PROVIDED ENTRIES —
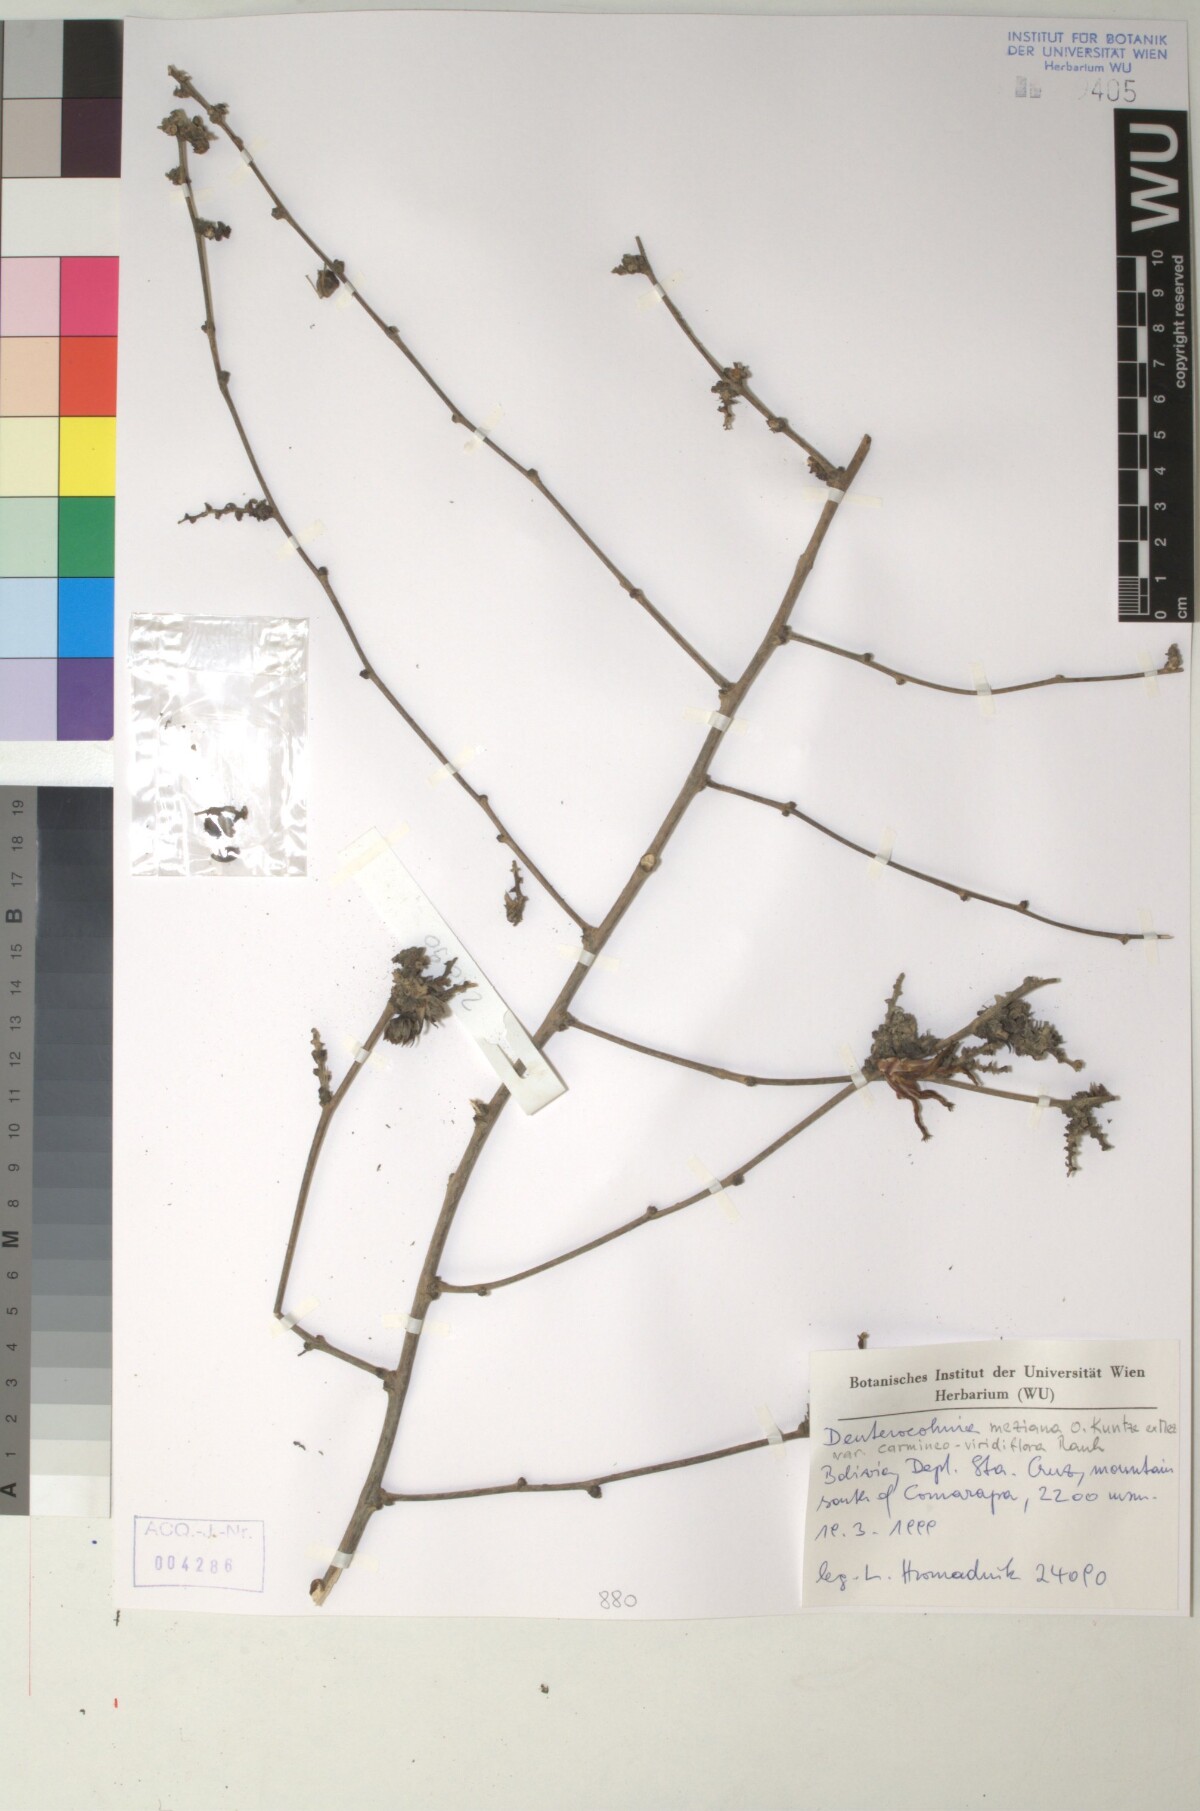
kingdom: Plantae
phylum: Tracheophyta
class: Liliopsida
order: Poales
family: Bromeliaceae
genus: Deuterocohnia
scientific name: Deuterocohnia meziana
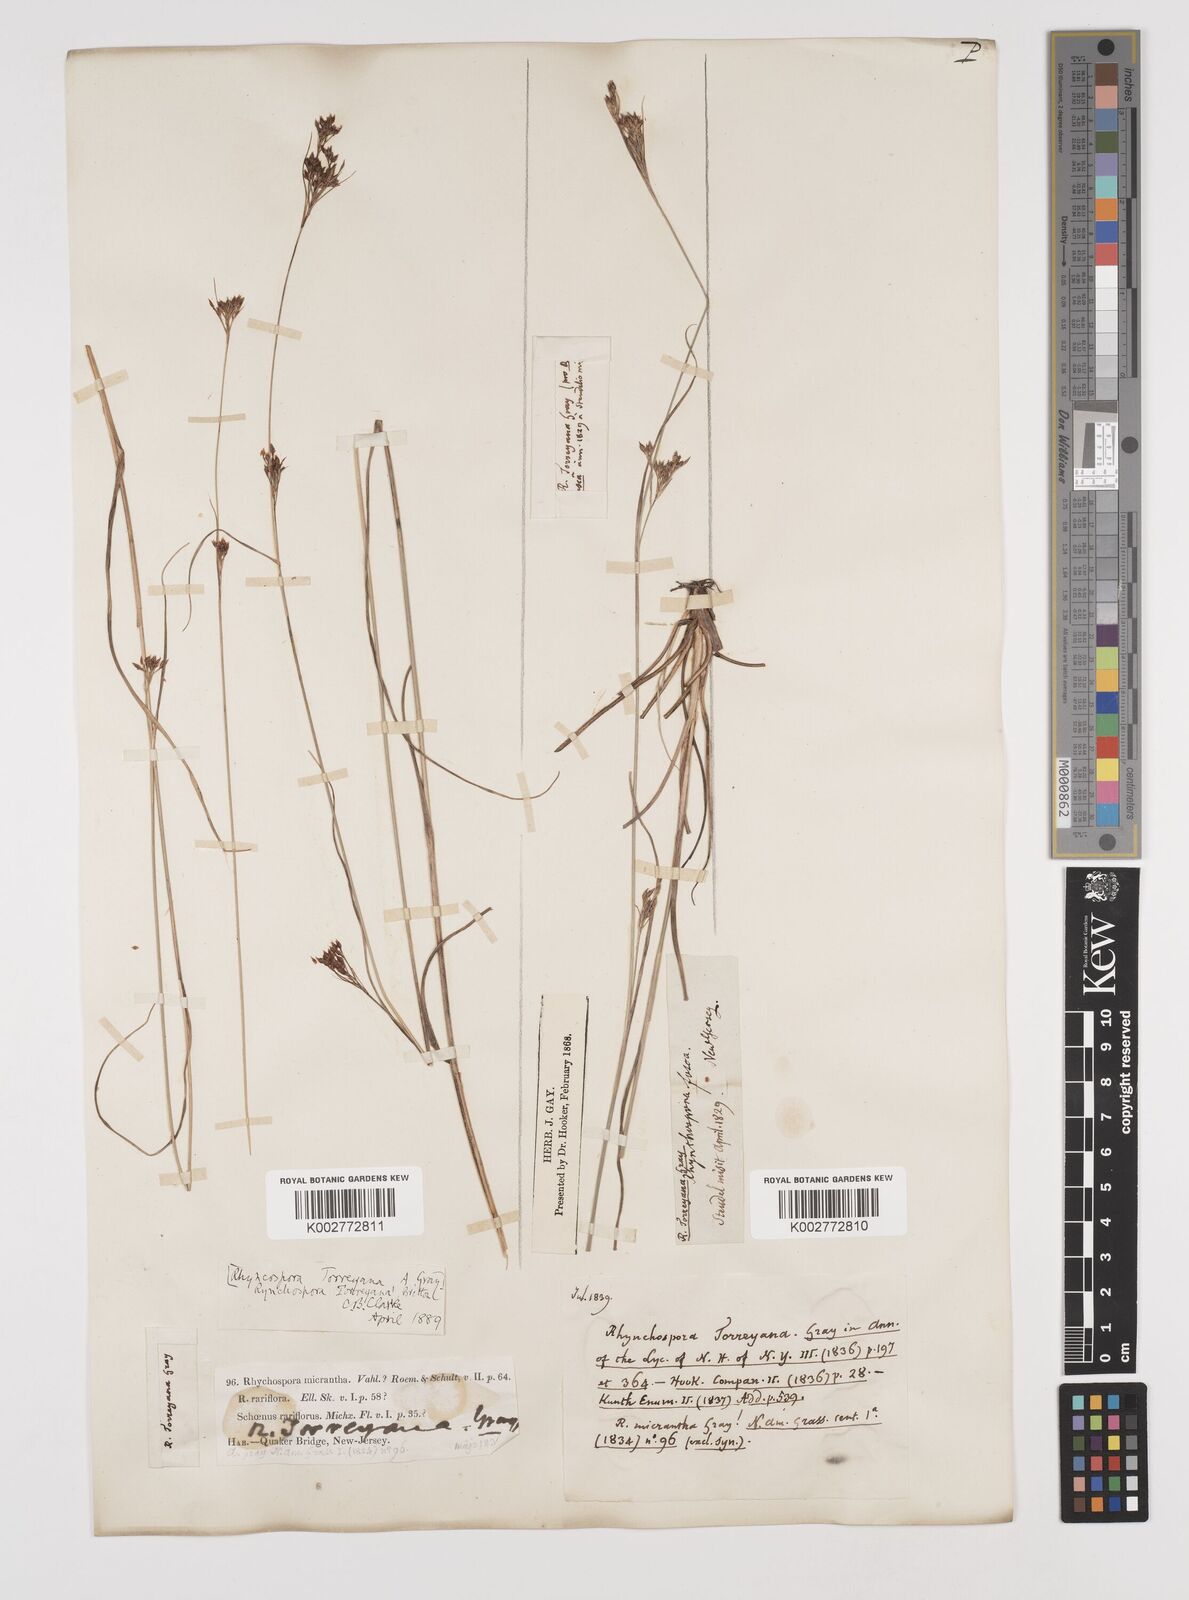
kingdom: Plantae
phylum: Tracheophyta
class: Liliopsida
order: Poales
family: Cyperaceae
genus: Rhynchospora
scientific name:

WHAT TO DO —
Reproduce the lines of every entry above verbatim, leaving out the pictures.

THE RESULT —
kingdom: Plantae
phylum: Tracheophyta
class: Liliopsida
order: Poales
family: Bromeliaceae
genus: Deuterocohnia
scientific name: Deuterocohnia meziana
kingdom: Plantae
phylum: Tracheophyta
class: Liliopsida
order: Poales
family: Cyperaceae
genus: Rhynchospora
scientific name:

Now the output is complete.